During the next opportunity, the follower now takes the lead and the leader then becomes the observer. You are ready to step in if needed, but should only be there to assist as necessary and only to gain knowledge that you will discuss with your follower when you do your postmortem. This type of learning takes time. It takes intentionality to remember to bring one of your followers with you to learn.  It takes a belief in this type of knowledge-sharing, trusting that it will make a significant impact in your follower's life. By going through exercises like this, your follower will not only gain specific knowledge, but will begin to gain an intuition to make decisions more efficiently and effectively on their own.  They begin to be able to connect this deep experience with others that they are having to deepen their ability to make smart decisions.
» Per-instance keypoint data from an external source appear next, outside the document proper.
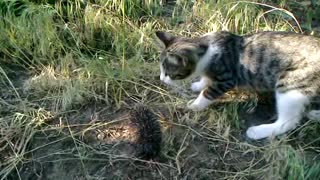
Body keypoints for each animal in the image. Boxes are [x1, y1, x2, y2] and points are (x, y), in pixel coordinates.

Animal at [156, 30, 320, 141]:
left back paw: (258, 131)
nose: (161, 79)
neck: (207, 49)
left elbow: (208, 92)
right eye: (161, 70)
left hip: (291, 86)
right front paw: (198, 85)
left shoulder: (227, 79)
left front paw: (195, 105)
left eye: (168, 73)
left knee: (290, 121)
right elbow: (206, 80)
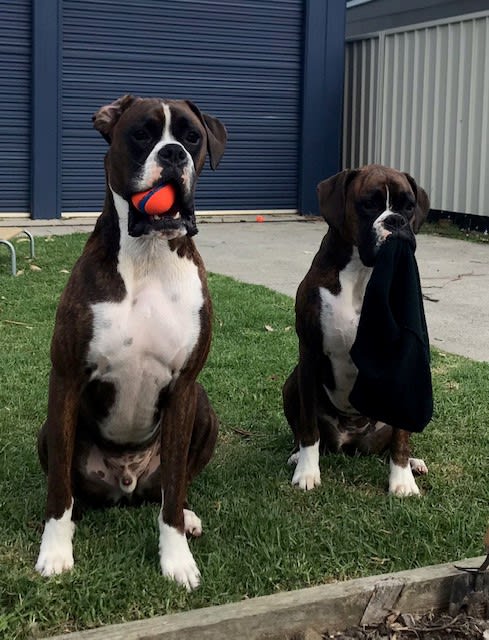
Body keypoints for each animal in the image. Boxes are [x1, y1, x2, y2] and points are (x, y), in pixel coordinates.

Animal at [35, 95, 227, 592]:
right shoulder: (65, 379)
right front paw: (55, 551)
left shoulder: (184, 387)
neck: (148, 256)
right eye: (141, 134)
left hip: (203, 405)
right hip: (50, 429)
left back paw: (188, 514)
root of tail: (126, 483)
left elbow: (174, 491)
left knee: (171, 488)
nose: (173, 154)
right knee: (69, 486)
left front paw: (176, 559)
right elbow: (58, 490)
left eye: (192, 137)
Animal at [284, 162, 428, 498]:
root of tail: (351, 439)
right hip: (292, 381)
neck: (364, 272)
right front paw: (307, 472)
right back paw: (297, 455)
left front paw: (402, 479)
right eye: (369, 204)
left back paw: (413, 462)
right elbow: (308, 427)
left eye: (408, 206)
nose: (396, 220)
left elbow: (401, 437)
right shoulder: (309, 353)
If you have a couple minutes, this link tells about how NASA applies the Deep Smarts practice when they discovered that they needed to be more intentional due to their workforce moving toward retirement: 

I think it is amazing how Ben Franklin said it so plainly so long ago, but how quickly we forget the importance of passing on our deep smarts to those that follow us.  It is by passing on deep smarts that leaders in our organizations will grow and sustain an organization for a hundred years.  It is by passing on deep smarts to our sons, our daughters, and our grandkids that will empower them to be more successful and have more impactful lives.  
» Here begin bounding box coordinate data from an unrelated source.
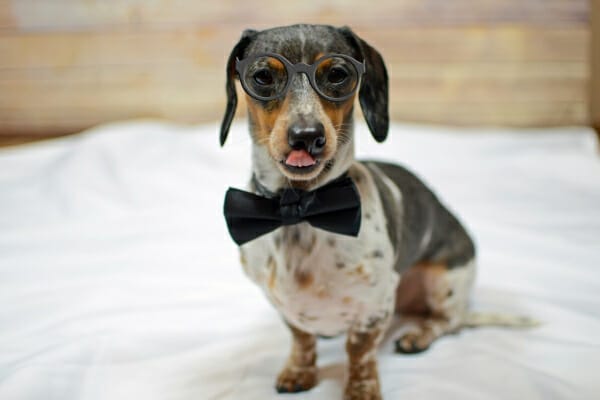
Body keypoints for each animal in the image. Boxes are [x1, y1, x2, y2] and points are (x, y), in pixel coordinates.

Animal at [220, 25, 478, 400]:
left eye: (338, 74)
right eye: (263, 76)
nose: (306, 136)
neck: (301, 208)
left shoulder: (376, 305)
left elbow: (359, 350)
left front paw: (361, 389)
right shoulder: (284, 305)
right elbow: (302, 339)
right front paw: (299, 371)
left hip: (445, 280)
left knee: (448, 322)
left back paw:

Share Experiences - New River Gorge.jpg

The next opportunity that I have is a trip with my son to the New River Gorge in Fayetteville, WV, along with my brother, Dave and some of his boys. Don't get me wrong, Dave and I are going to have an amazing time bouldering, hiking, whitewater rafting, camping and just having a great time together with our boys. But more than that, we are going to intentionally share stories from our own life experiences with our boys – experiences that are filled with life lessons. We’ll be telling stories to our high school seniors (soon to be heading out from under our roofs) in order that maybe they won't make as many mistakes as Dave and I did and, even more importantly, that they will make an even bigger impact in people's lives than we have.  I hope that this time of sharing will let them know that we are definitely not perfect, that we've made mistakes, but that we’ve tried to learn from them. I hope that through these conversations a deeper level of trust is built that will open up a line of communication between our boys and us so that when they get into a situation, that they will call upon us as a place of counsel.  I think this is just one of the many benefits of sharing deep smarts. 

I challenge you to think about how you could pass on your deep smarts to those you have an opportunity to lead: at work, at home and in the many organizations that you are involved in. On the flip side, I challenge you as followers to look for opportunities to ask to get involved so that you create an opportunity for you to learn.  It is only by being intentional that we will be able to be effective in sharing and gaining experiences.  Will you be intentional this week? This month?